▶ What is expected:
Do not carry the pictures over; copy every other part of the entries exactly.

▶ Study material:
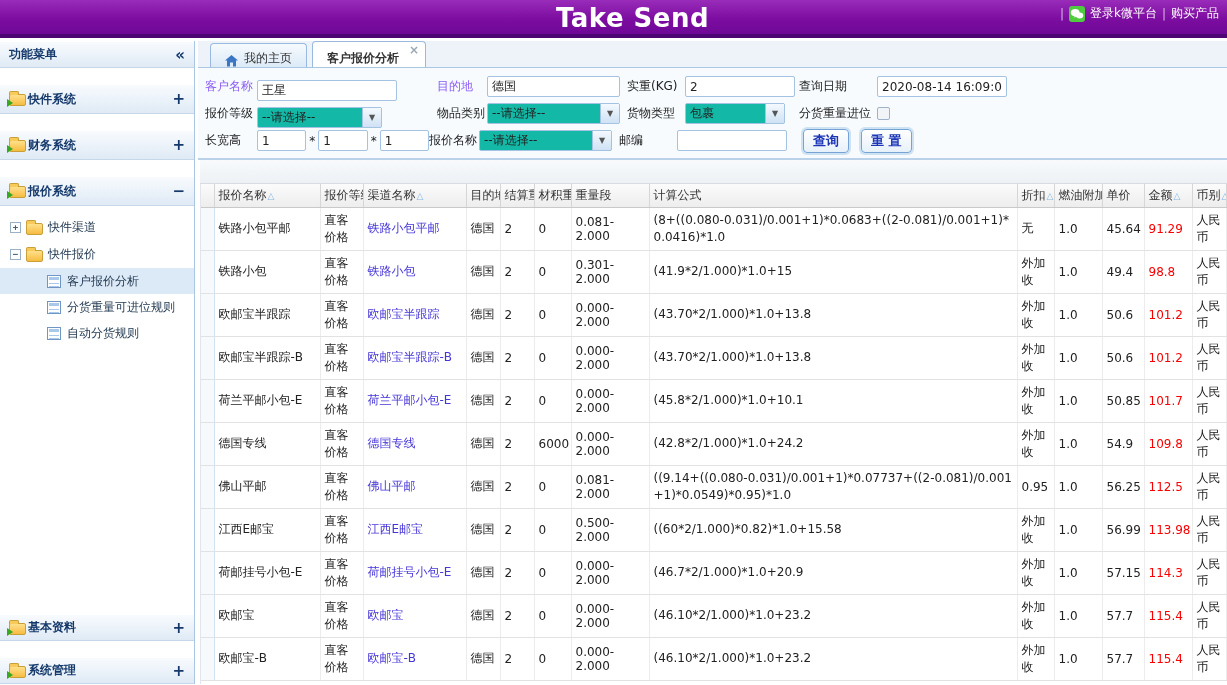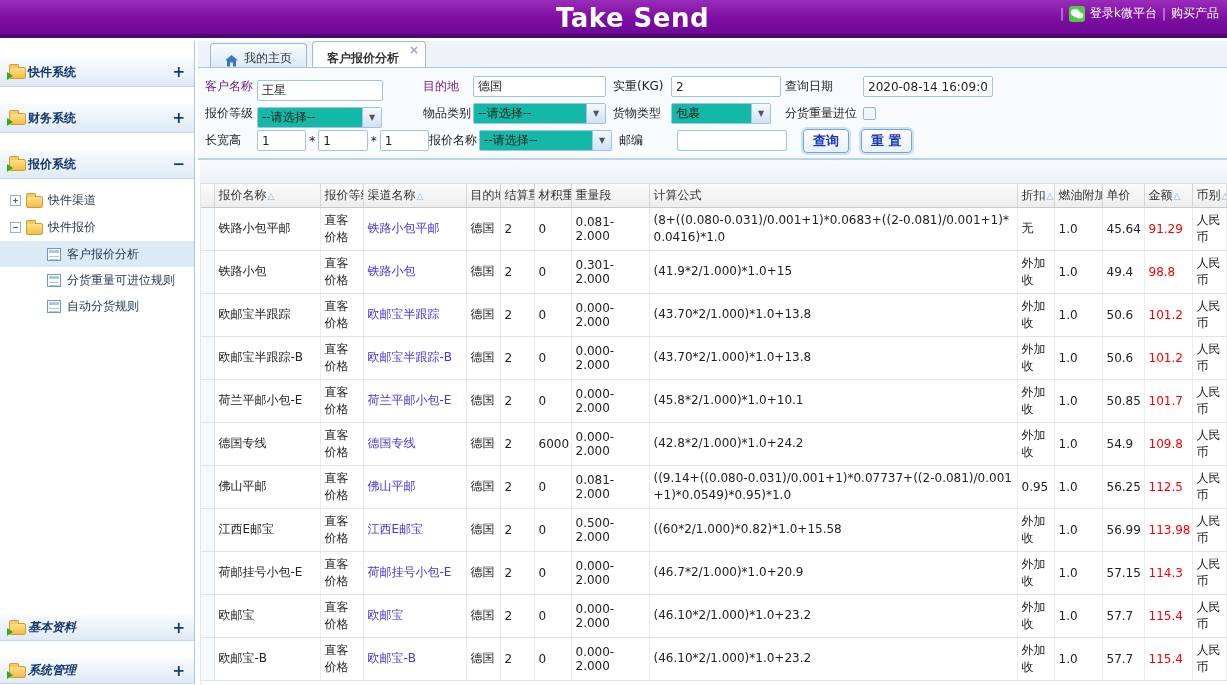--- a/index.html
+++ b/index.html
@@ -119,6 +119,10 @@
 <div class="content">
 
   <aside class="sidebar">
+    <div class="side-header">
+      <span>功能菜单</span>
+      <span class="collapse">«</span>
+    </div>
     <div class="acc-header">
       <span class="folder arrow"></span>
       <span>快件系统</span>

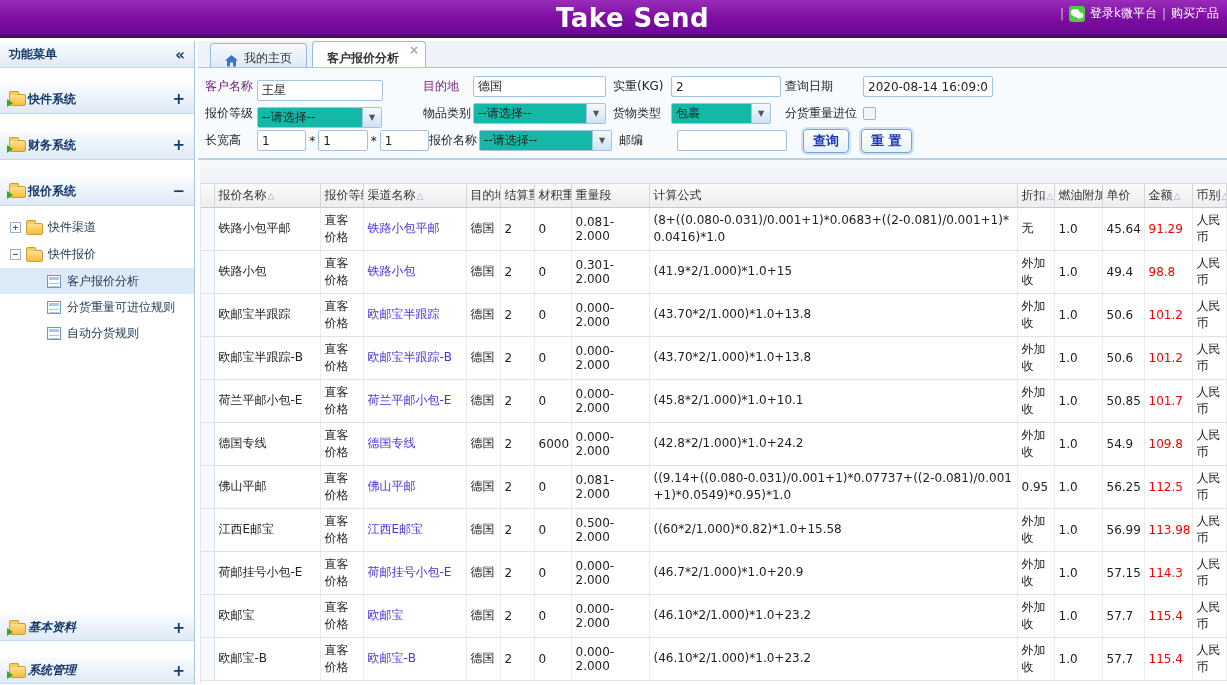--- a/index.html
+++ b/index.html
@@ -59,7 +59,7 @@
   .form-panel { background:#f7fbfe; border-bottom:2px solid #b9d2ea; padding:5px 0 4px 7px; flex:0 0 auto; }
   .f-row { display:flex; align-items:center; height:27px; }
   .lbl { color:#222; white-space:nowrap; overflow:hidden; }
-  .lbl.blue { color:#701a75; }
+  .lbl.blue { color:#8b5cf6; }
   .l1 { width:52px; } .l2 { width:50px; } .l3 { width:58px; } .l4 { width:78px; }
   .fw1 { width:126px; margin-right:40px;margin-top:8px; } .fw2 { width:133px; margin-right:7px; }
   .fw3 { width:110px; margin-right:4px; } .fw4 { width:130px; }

▶ Exercise response:
--- a/index.html
+++ b/index.html
@@ -119,6 +119,10 @@
 <div class="content">
 
   <aside class="sidebar">
+    <div class="side-header">
+      <span>功能菜单</span>
+      <span class="collapse">«</span>
+    </div>
     <div class="acc-header">
       <span class="folder arrow"></span>
       <span>快件系统</span>

--- a/index.html
+++ b/index.html
@@ -59,7 +59,7 @@
   .form-panel { background:#f7fbfe; border-bottom:2px solid #b9d2ea; padding:5px 0 4px 7px; flex:0 0 auto; }
   .f-row { display:flex; align-items:center; height:27px; }
   .lbl { color:#222; white-space:nowrap; overflow:hidden; }
-  .lbl.blue { color:#701a75; }
+  .lbl.blue { color:#8b5cf6; }
   .l1 { width:52px; } .l2 { width:50px; } .l3 { width:58px; } .l4 { width:78px; }
   .fw1 { width:126px; margin-right:40px;margin-top:8px; } .fw2 { width:133px; margin-right:7px; }
   .fw3 { width:110px; margin-right:4px; } .fw4 { width:130px; }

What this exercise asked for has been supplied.